SCOPING REVIEW

Low-level laser dosimetry for venous ulcer healing: a protocol for systematic review

Cilene Fernandes Soares1, Juliana Balbinot Reis Girondi1, Daniela Soldera1, Isabel Amante de Souza1, Maria Fernanda Lehmkuhl Loccioni1, Amanda Machado1, Helena Sophia Strauss Mohr1

1Universidade Federal de Santa Catarina, Florianópolis, SC, Brazil

ABSTRACT

Objective: To analyze the dosimetry of low-level laser therapy in the healing process of venous ulcers. Method: This is a protocol for systematic review registered in the International Prospective Register of Systematic Reviews under registry code CRD420211256286. Articles will be searched in 11 databases using Portuguese, English, and Spanish languages. The export of publications will follow the steps of study identification, selection, and data extraction. Disagreements will be resolved by consensus among reviewers; if they persist, a third reviewer will be consulted to decide whether to include the material. The Risk of Bias 2 (RoB 2) tool will be used to assess the validity of randomized clinical trials, while the Risk of Bias in Non-randomized Studies of Interventions (ROBINS-I) tool will be used to assess the risk of bias in non-randomized clinical trials. The critical analysis of selected materials on dosimetry of low-level laser therapy for venous ulcer healing will result in a narrative synthesis without meta-analysis.

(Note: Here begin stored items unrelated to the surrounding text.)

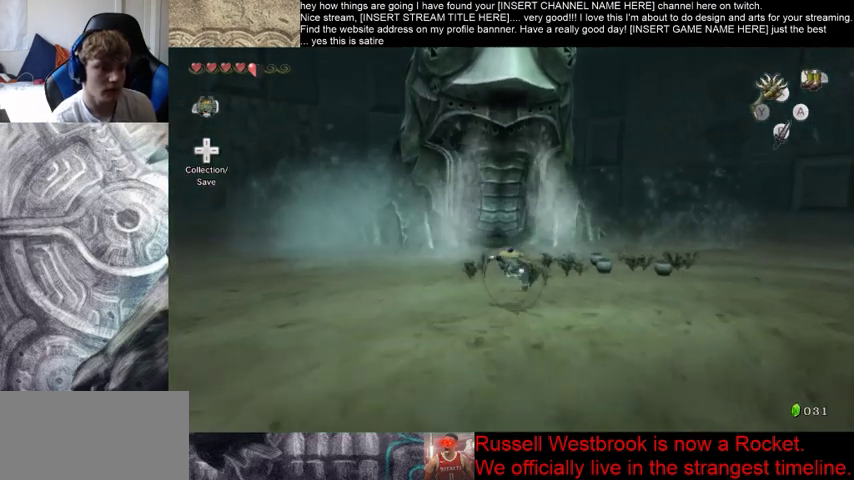
Gameplay with a controller (Xbox layout); each line is a JSON object with the inputs held at the frame after it. "events" lists button and stick changes between this image and that frame as [ms after this image, input, new state], when the widget could be followed in between. Not read: L3 R3.
{"buttons": [], "left_stick": "up", "right_stick": "center", "events": [[233, "left_stick", "up"]]}
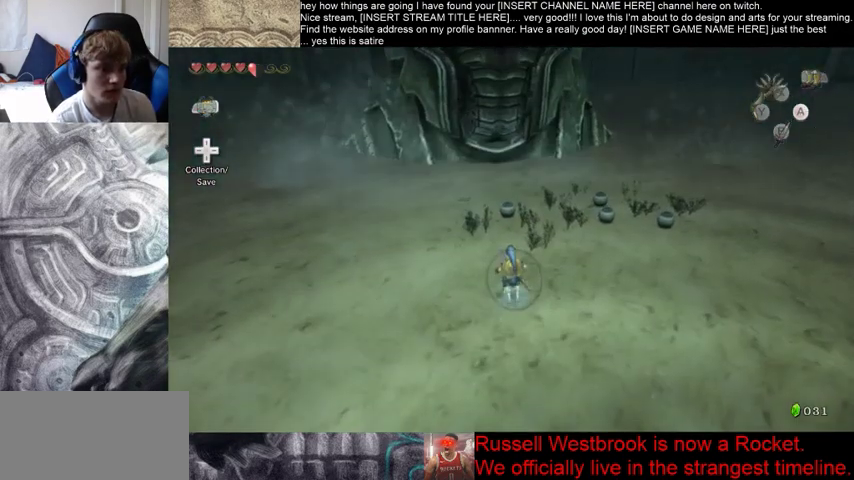
{"buttons": [], "left_stick": "center", "right_stick": "center", "events": [[133, "left_stick", "center"]]}
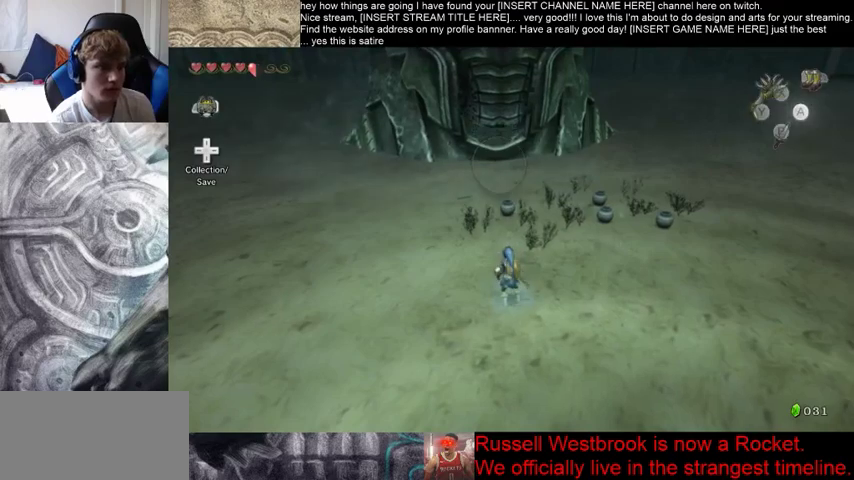
{"buttons": [], "left_stick": "center", "right_stick": "center", "events": []}
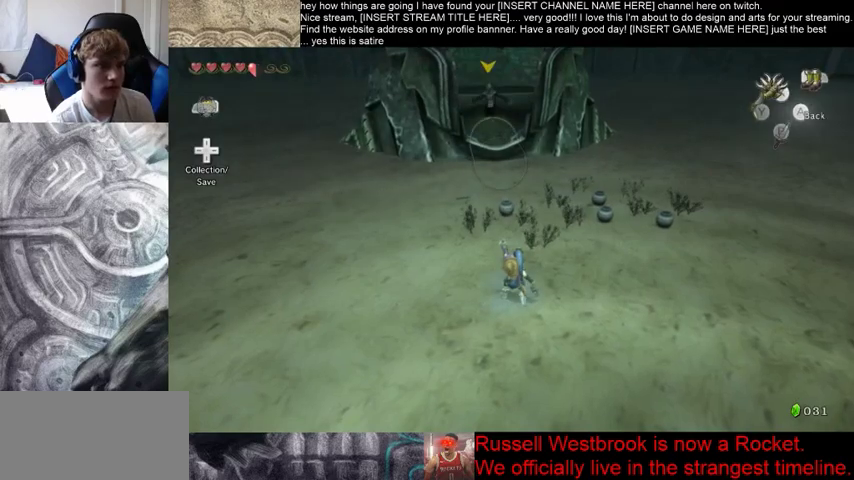
{"buttons": [], "left_stick": "center", "right_stick": "center", "events": []}
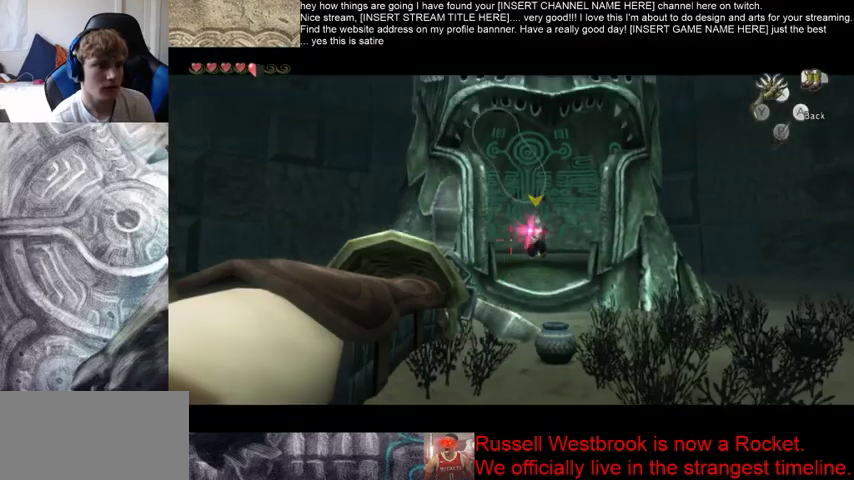
{"buttons": [], "left_stick": "center", "right_stick": "center", "events": []}
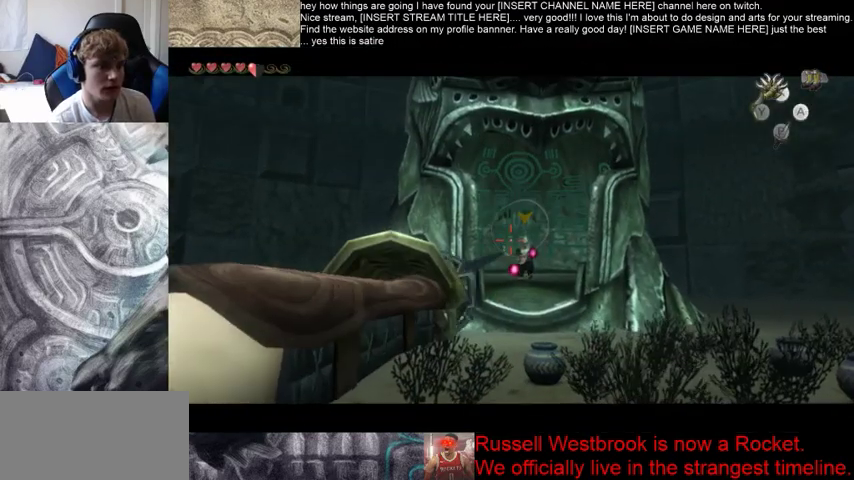
{"buttons": [], "left_stick": "left", "right_stick": "center", "events": [[333, "left_stick", "left"]]}
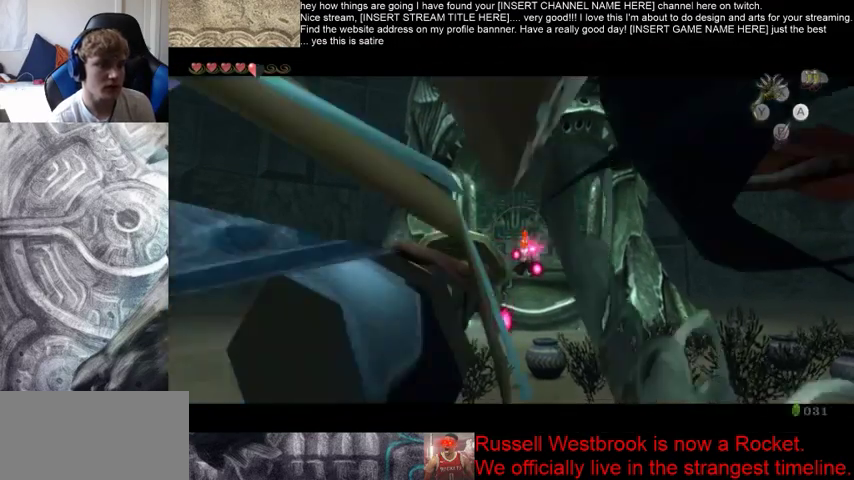
{"buttons": [], "left_stick": "left", "right_stick": "center", "events": []}
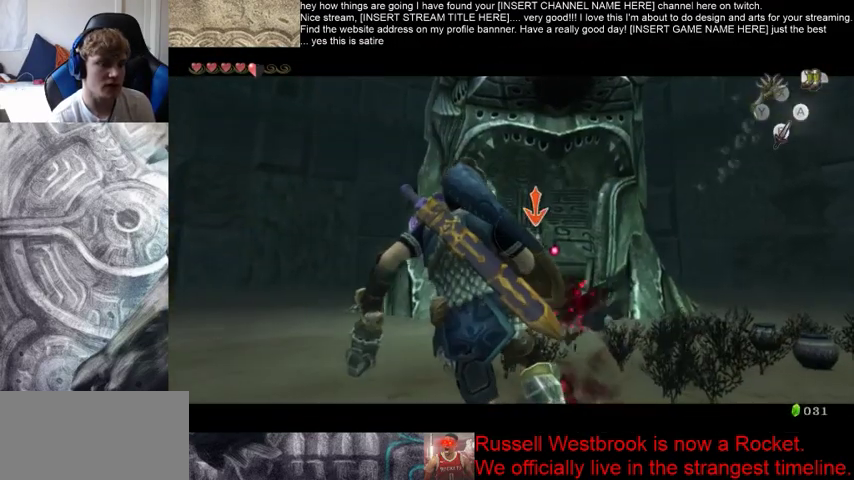
{"buttons": [], "left_stick": "up-left", "right_stick": "center", "events": [[67, "left_stick", "up-left"]]}
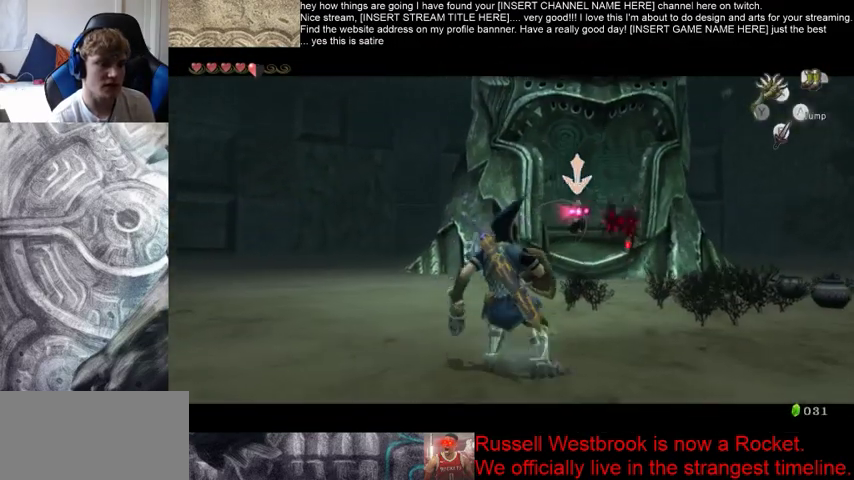
{"buttons": [], "left_stick": "up", "right_stick": "center", "events": [[400, "left_stick", "up"]]}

Descriptors: Low-Level Light Therapy; Varicose Ulcer; Systematic Review.

INTRODUCTION

The increase in longevity, the chronicity of diseases, and the incidence and prevalence of skin problems make venous ulcers (VUs) one of the most relevant public health issues worldwide(1). They are characterized by circumscribed or irregular loss of epidermis and dermis, potentially extending into the subcutaneous tissue, and account for 70% to 90% of lower extremity ulcers, with a lifetime prevalence of 0.1% to 2% in the global population. However, this number may be underreported(2). The gold standard for treating VU is elastic or inelastic compression(3). However, treatment can last more than 12 months, negatively impacting patients' quality of life and high healthcare costs(4). Therefore, there is interest in using lasers to treat VUs. Low-level laser therapy (LLLT) shows promising results in patients with ulcers(2). Its use is safe and valuable in wound treatment due to its wound-healing, anti-inflammatory, analgesic, and edema-reducing effects, reducing the recurrence rate of deep ulcers(5-6). In addition, a systematic review of the effects of LLLT on ulcers due to diabetic vasculopathy suggests that adjuvant therapy may improve neovascularization and minimize the risk of complications(7).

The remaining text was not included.